- In a news environment where day three analysis stories often get filed 30 minutes after an important news event occurs, it's somewhat astounding that we find ourselves on week three of talking about a sucky government website.
- And, because developments on this story have been ... somewhat static, it's strangely impressive how the lack of news has inspired the opposite reaction in the press, with accusations and predictions growing more apocalyptic and acquiring additional strains of dramatic and dramatically misplaced metaphors.
- Josh Kraushaar is pulling out the death imagery—"life support," "death warrant," "stop the bleeding," "as he suggested on Morning Joe," etc.
- (To which our own Paul Waldman responds: "That's so blindingly stupid I'm almost not sure where to start.")
- The Washington Times compared Healthcare.gov to perjury and the Iran-Contra affair.
- National Review has many options you can choose from including "the extensive —the criminal — Obamacare fraud" and the requisite "King Obama" and "George III never did that" column.
- A senior editor says that Obamacare is set to topple the best health-care system in the world. (Fact-check?)
- The deep cuts are also starting to roll out. Today, The New York Times compared the Affordable Care Act to the 1989 Medicare Catastrophic Coverage Act.
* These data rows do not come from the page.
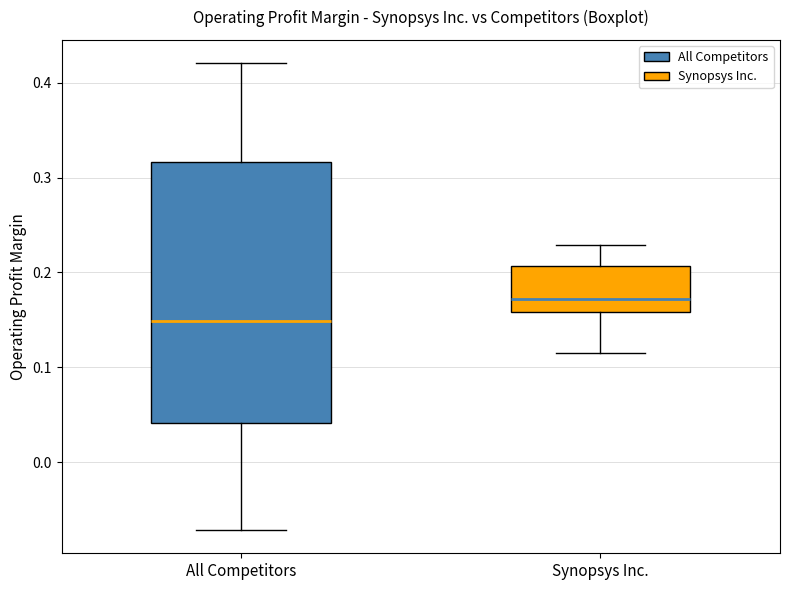

Which box's median line is the highest?

Synopsys Inc.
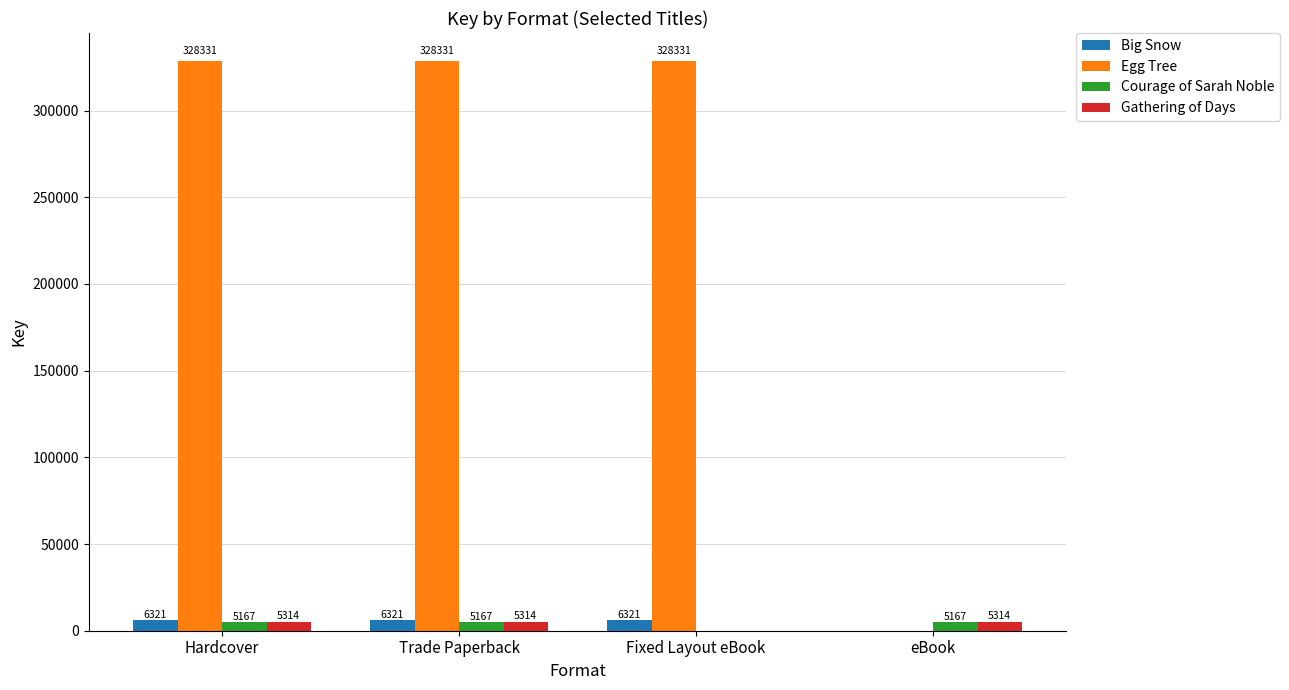

How many series are shown in this chart?

4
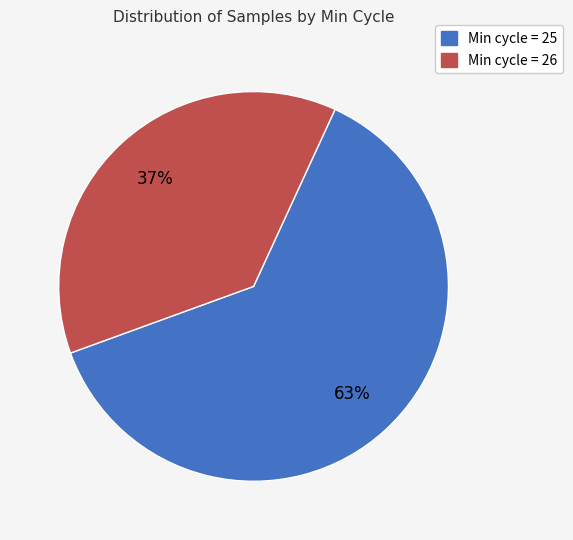

Between Min cycle = 26 and Min cycle = 25, which is larger?

Min cycle = 25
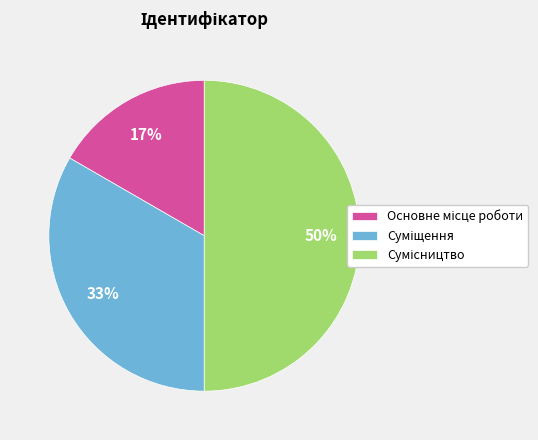

To the nearest percent, what is the difference between the largest and smallest slice percentages?

33%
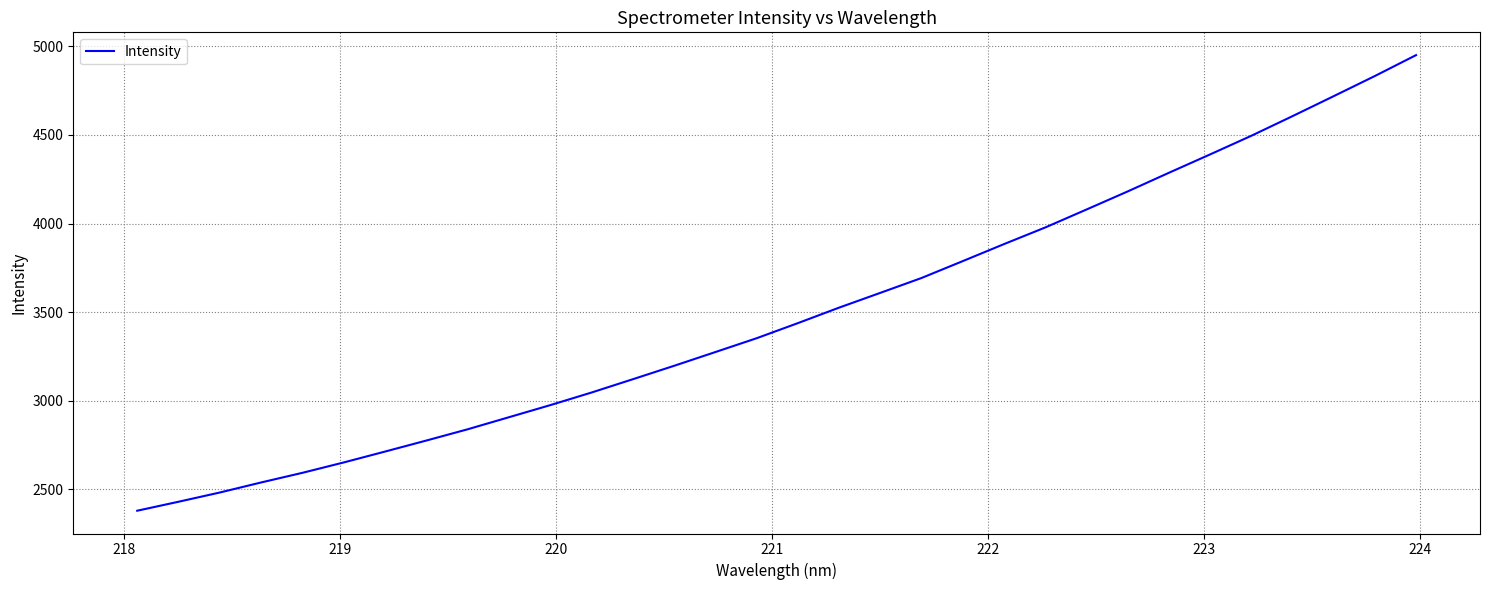

Count the number of data series in this chart.

1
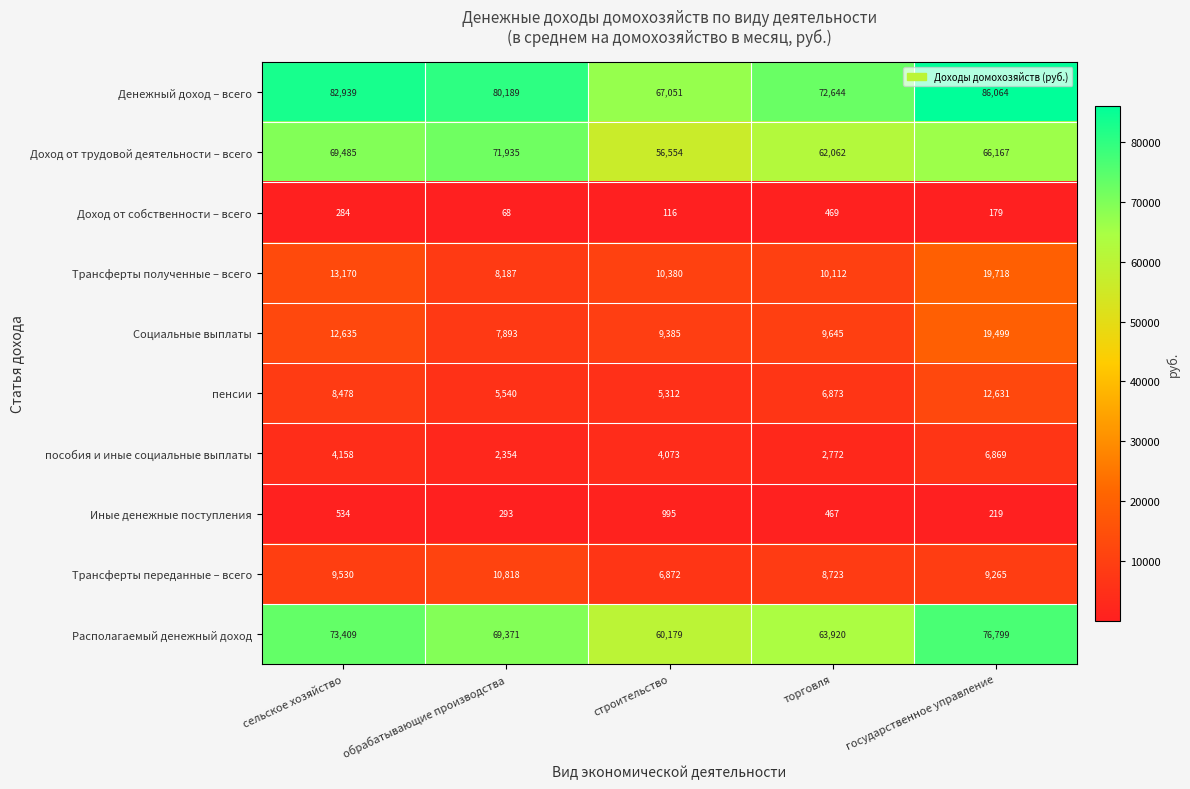

At обрабатывающие производства, list the series in order from smallest to largest.

Доход от собственности – всего, Иные денежные поступления, пособия и иные социальные выплаты, пенсии, Социальные выплаты, Трансферты полученные – всего, Трансферты переданные – всего, Располагаемый денежный доход, Доход от трудовой деятельности – всего, Денежный доход – всего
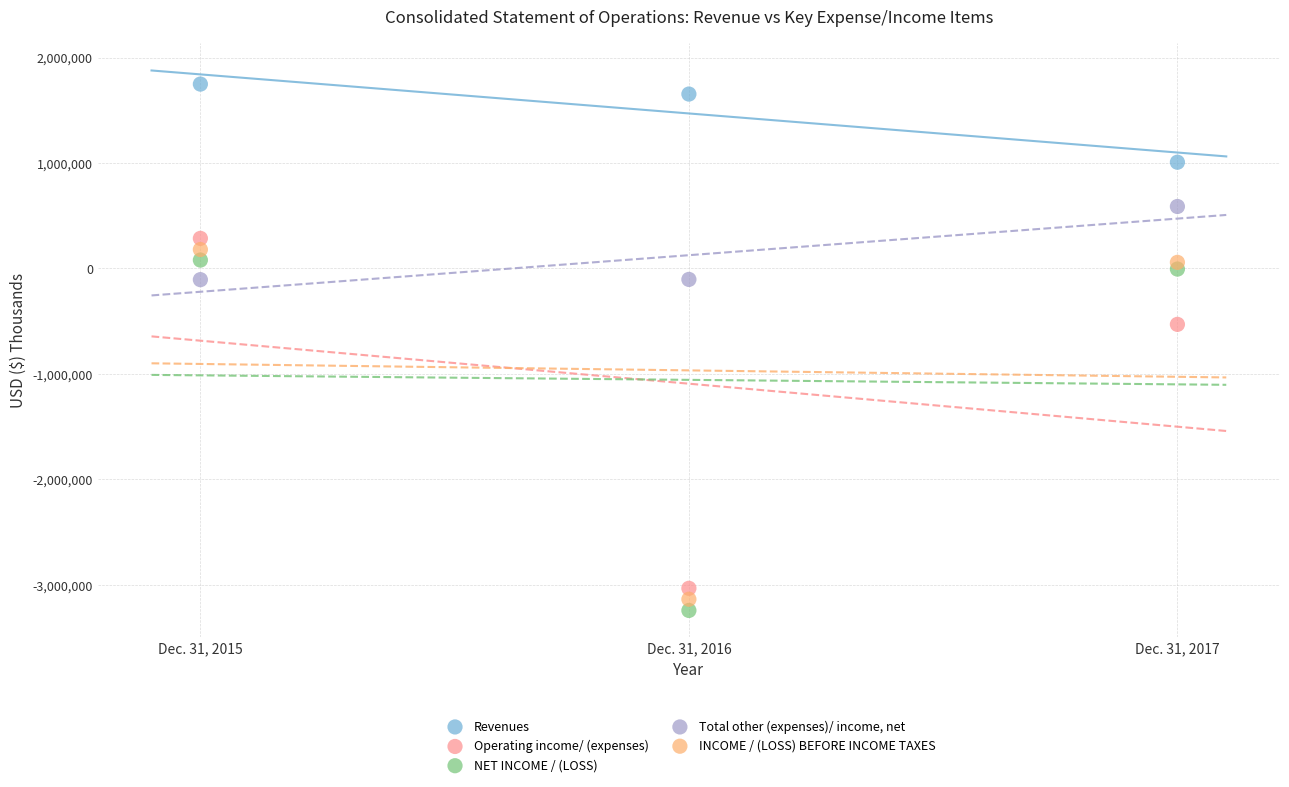

Which series has the widest spread of Y values?

NET INCOME / (LOSS)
- Meanwhile, below the panic, there are other actual problems that could use some addressing. For example, hospitals are worrying about how to pay for their poorest—and often sickest—patients. Will these people be able to get on the exchange?
- Conservatives are still trying to make it impossible for navigators to help people sign up for the exchanges.
- In this story's sliver-thin silver lining, Democratic governors in states where thehealth-care exchanges are running smoothly are happy to spread the gospel and export their success to the masses.
- Here are some things to keep in mind when reading the many, many stories about the Affordable Care Act in the next few weeks and months and years. And, no, the sky is still not falling.
- Also, stop comparing Healthcare.gov to Hurricane Katrina. Yes, right now.